I was not in favor of the war and did not understand what we were doing there – but I knew many of my friends were being drafted and killed. I decided what would be of more purpose at that time in my life – as a new 21-year-old nurse – than to care for those wounded after being sent off to war.

I was there in 1970-1971, a second lieutenant assigned to 95th Evacuation Hospital in Danang, 35 miles from Laos and 25 miles from the DMZ.

I worked in triage. The wounded came on helicopters to a helipad right outside. I took care of 18- and 19-year-old young men — boys — shot up, frightened, alone and afraid to die in a war they did not understand.

I cared for soldiers fresh from combat – amputees, head wounds, chest wounds, treating hypovolemic shock due to blood loss.

We – nurses and docs and corpsmen -- never talked about the wounded that we saw day in and day out while we were there. I knew then that there would be a cost to that someday – that I would pay a price, emotionally and psychologically.

How does a 22-year-old girl from a small town in Massachusetts tell a 19-year-old soldier that he doesn’t have a foot or a leg anymore? And the head wounds – the patients expected to die, not candidates for surgery -- I just held them or sat with them until they died.

I wondered why we were fighting this war. I thought I would find answers in Vietnam but I didn’t. I did learn that war causes death and mutilation.

I came home in August 1971 and started college 10 days later using the GI Bill. I was home in Cohasset with my parents for a few days – crying all the time, not sleeping, not eating – my parents didn’t know what to do and neither did I.

Looking back now, I had a classic case of post-traumatic stress disorder – or what has been called PTSD – I believe now that all of us that witnessed the atrocities of war experience PTSD – to one degree or another, at one time in our lives or another.
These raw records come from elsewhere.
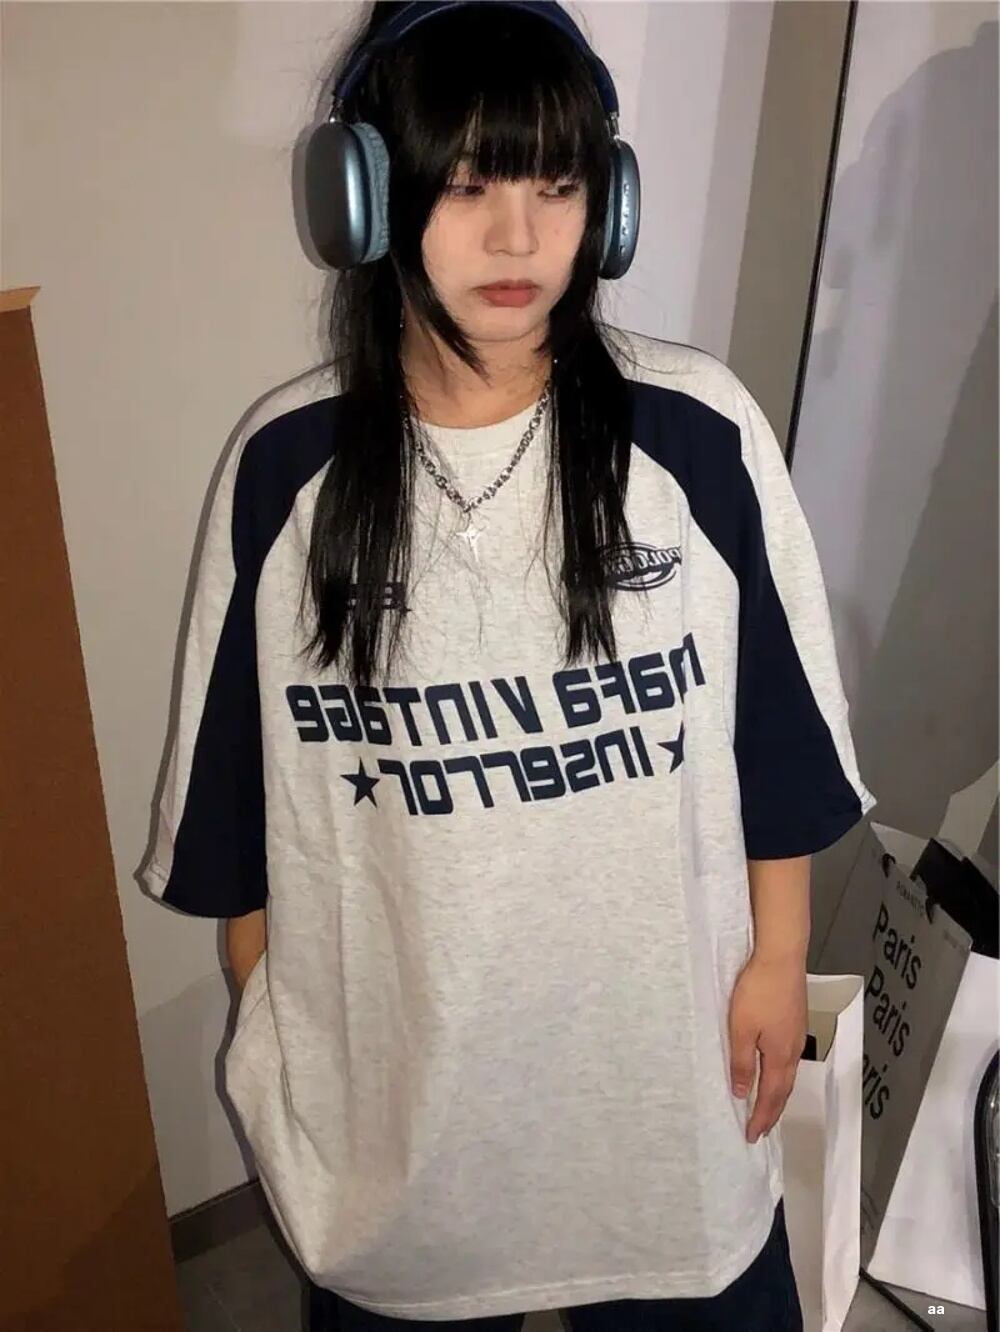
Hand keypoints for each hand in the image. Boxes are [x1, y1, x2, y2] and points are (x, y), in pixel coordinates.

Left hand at [728, 951, 807, 1143]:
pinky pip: (789, 1060)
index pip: (771, 1097)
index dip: (762, 1118)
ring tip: (768, 1108)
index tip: (752, 1136)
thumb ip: (742, 1062)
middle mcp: (793, 1051)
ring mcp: (797, 1035)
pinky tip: (775, 1072)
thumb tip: (743, 1092)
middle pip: (784, 1091)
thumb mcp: (741, 1029)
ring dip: (779, 1096)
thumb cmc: (758, 992)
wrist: (782, 958)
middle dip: (772, 1113)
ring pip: (788, 1075)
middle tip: (761, 1130)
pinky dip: (781, 1076)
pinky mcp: (796, 1021)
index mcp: (779, 1056)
I had nightmares. I kept dreaming they had sent me back and I was taking care of a severely injured patient in X-ray and I had to keep telling myself I will get out of here, I will get to go home.
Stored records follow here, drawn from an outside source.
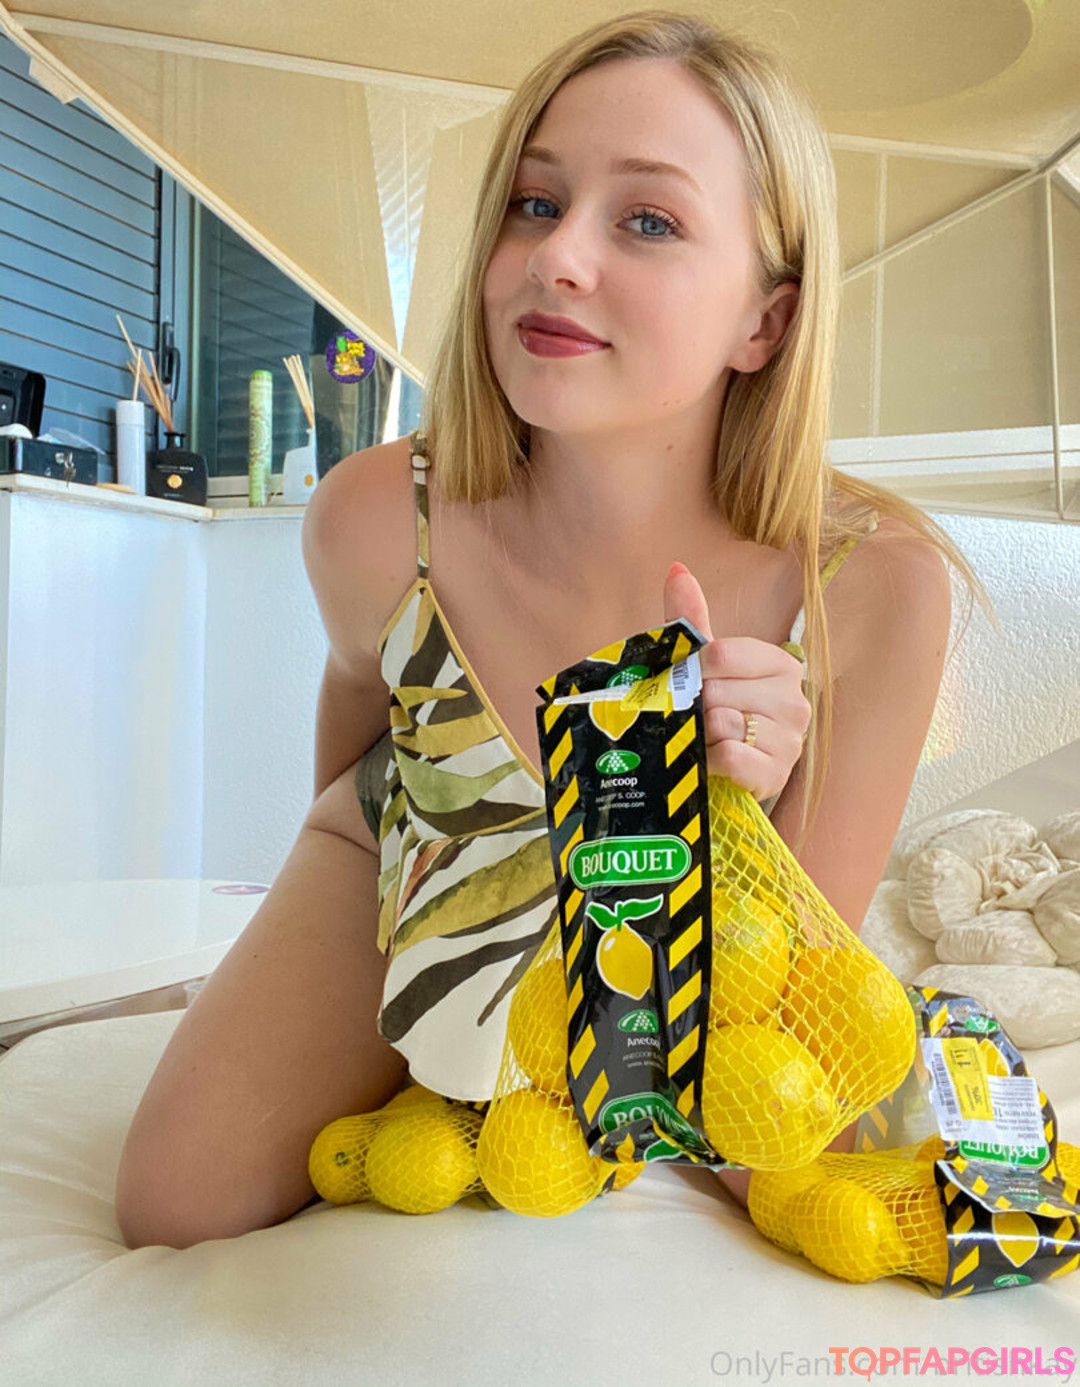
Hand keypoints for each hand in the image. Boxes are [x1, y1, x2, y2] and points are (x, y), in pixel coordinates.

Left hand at [663, 561, 810, 804]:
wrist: (723, 770)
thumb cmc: (715, 711)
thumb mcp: (703, 664)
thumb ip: (691, 618)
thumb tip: (676, 568)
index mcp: (781, 664)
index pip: (721, 655)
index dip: (693, 670)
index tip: (690, 682)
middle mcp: (795, 699)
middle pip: (717, 691)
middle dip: (695, 706)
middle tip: (696, 717)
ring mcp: (792, 739)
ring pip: (722, 723)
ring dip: (701, 734)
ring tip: (706, 739)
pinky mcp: (777, 774)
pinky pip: (730, 757)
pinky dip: (711, 761)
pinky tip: (714, 761)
In December 1971, I drove home for Christmas and New Year’s, still depressed, not eating. I remember getting together with my friend Dick Churchill, who had come back from his second tour in Vietnam. We did not talk about what we did – we knew what we did. Now it was a question of what to do with the rest of our lives. Nobody knew how to deal with it except to get over it. Get on with your life.

I came home to Cohasset again for Memorial Day 1972 and my father – Pat McCarthy – commander of this Legion Post at the time – asked me to march as a veteran. I didn’t want to, as so many vets didn’t in those days – but I did it for my father. So I got out my Army summer cords uniform – high heels and all – and marched. There were three of us Vietnam vets that year who put on a uniform that I can remember – John Morgan, Wayne Harrington and myself. Wearing a uniform down Main Street in Cohasset was not a popular thing to do in those days. But we did it anyway.
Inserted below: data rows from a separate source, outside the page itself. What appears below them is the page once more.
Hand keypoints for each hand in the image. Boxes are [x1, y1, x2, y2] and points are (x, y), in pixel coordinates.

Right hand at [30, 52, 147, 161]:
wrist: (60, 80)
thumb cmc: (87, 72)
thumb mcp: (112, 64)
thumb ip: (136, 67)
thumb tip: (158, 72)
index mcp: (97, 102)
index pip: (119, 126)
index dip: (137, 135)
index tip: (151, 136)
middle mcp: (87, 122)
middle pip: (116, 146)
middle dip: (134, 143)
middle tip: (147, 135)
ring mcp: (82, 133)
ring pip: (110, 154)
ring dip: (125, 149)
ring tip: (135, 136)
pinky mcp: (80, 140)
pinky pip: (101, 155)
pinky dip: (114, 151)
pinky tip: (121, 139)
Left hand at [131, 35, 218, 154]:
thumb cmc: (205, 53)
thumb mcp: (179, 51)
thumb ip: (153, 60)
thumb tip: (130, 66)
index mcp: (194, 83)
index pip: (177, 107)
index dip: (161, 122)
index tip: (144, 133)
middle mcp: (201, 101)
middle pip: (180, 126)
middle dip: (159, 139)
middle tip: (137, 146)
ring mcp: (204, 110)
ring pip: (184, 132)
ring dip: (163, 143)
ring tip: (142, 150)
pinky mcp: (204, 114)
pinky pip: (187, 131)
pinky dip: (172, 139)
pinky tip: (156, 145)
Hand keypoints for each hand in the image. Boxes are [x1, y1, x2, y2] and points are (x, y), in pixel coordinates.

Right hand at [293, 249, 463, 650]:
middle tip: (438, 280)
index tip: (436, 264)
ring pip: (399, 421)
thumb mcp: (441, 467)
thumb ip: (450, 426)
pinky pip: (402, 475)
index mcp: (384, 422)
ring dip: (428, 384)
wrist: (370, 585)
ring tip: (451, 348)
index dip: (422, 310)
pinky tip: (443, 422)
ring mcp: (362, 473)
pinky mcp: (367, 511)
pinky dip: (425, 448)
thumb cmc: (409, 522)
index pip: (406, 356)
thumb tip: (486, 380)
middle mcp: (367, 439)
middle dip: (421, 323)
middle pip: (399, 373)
Every year I return here to Cohasset to march in this Memorial Day parade -- to remember the loss of so many and especially those five that died 50 years ago in 1969, lost to their families forever.

I would like to end today by sharing a poem – “Angel in War” – written anonymously – by a soldier who must have been wounded in Vietnam.

Listen now I’ve a story to tell, About some women who lived through hell. They fought in the war in a special way, Sometimes 16 hours a day Theirs is a story of pain and strife, And of men’s agony and fight for life She will tell you stories of pain That in her mind will always remain Listen now to this story I tell About these women who lived through hell. For they were young like you and me How much more special can they be? How many hands in the night did she hold, While a young voice cried out, I’m so cold.

How many faces does she still see Like the memories we have, both you and me. Listen now to the stories they tell, These are women who lived through hell They fought in the war by our side And like our sisters they often cried. Let us not forget these stories they tell For they were our sisters who lived through hell.